We take a thorough look at your sleep history, current patterns, medical and psychiatric factors, and what you've already tried. You'll start keeping a simple sleep diary.

Sessions 2–3 — Consolidate sleep

Using your sleep diary, we set a personalized sleep schedule designed to consolidate your sleep into a solid block and let your body's natural sleep pressure rebuild. This is the part of treatment that does most of the heavy lifting.

Sessions 4–5 — Cognitive work

We address the thoughts that keep your nervous system on alert at night such as worrying, clock-watching, and agonizing about how difficult things will be if you don't sleep.You'll learn techniques to defuse these thoughts.

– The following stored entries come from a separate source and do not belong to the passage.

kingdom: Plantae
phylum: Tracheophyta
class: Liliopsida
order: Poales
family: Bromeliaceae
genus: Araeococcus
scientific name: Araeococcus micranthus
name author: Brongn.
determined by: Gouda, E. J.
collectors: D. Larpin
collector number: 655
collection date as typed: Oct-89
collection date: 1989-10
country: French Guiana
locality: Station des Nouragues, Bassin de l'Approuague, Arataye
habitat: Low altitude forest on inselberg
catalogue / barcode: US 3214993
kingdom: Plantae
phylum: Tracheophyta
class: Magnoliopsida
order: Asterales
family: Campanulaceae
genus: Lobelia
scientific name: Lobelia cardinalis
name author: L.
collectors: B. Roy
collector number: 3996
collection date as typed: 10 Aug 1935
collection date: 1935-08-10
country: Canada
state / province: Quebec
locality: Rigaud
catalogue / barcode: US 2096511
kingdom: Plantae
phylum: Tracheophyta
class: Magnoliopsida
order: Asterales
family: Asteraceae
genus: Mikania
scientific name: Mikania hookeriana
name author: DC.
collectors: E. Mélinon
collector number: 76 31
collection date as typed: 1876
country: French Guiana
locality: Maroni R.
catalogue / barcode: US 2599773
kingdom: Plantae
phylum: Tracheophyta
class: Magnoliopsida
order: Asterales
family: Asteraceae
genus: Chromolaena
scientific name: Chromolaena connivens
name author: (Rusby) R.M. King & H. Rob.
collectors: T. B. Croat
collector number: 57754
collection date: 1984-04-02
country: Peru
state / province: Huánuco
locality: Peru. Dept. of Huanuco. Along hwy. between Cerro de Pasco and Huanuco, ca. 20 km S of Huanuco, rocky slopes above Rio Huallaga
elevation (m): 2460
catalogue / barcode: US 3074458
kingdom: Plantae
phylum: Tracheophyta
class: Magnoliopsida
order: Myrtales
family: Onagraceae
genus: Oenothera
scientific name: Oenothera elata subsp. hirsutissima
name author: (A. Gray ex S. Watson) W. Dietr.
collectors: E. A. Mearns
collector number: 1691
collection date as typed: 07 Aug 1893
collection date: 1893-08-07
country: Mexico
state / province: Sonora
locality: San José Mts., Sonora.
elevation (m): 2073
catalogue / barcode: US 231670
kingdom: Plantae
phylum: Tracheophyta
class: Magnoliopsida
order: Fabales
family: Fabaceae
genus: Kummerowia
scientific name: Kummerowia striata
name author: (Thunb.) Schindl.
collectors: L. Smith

Sessions 6–8 — Fine-tuning and relapse prevention

As your sleep consolidates, we gradually expand your sleep window and plan for the inevitable bad nights. You'll leave with a written plan for handling future disruptions on your own.

The evidence

CBT-I has been studied in hundreds of clinical trials over four decades. Roughly 70–80% of people who complete treatment experience significant improvement, and gains tend to hold up over time better than with sleep medication. Telehealth CBT-I has been shown to be as effective as in-person treatment.

What CBT-I is not

  • It's not sleep hygiene tips. Sleep hygiene alone rarely resolves chronic insomnia.
  • It's not medication. I'm not a prescriber but I'll coordinate with yours if you want to stop or modify your medication.
  • It's not open-ended therapy. CBT-I has a beginning, a middle, and an end.
  • It's not relaxation training, though relaxation tools may be part of it.

Is CBT-I right for you?

CBT-I is a good fit if your primary concern is insomnia, meaning trouble falling asleep, staying asleep, or waking too early that lasts more than a few weeks. It's effective even when insomnia coexists with depression, anxiety, or chronic pain. Some conditions (untreated sleep apnea, certain circadian rhythm disorders, severe unmanaged psychiatric illness) call for different or additional care first; we'll sort that out in the consult.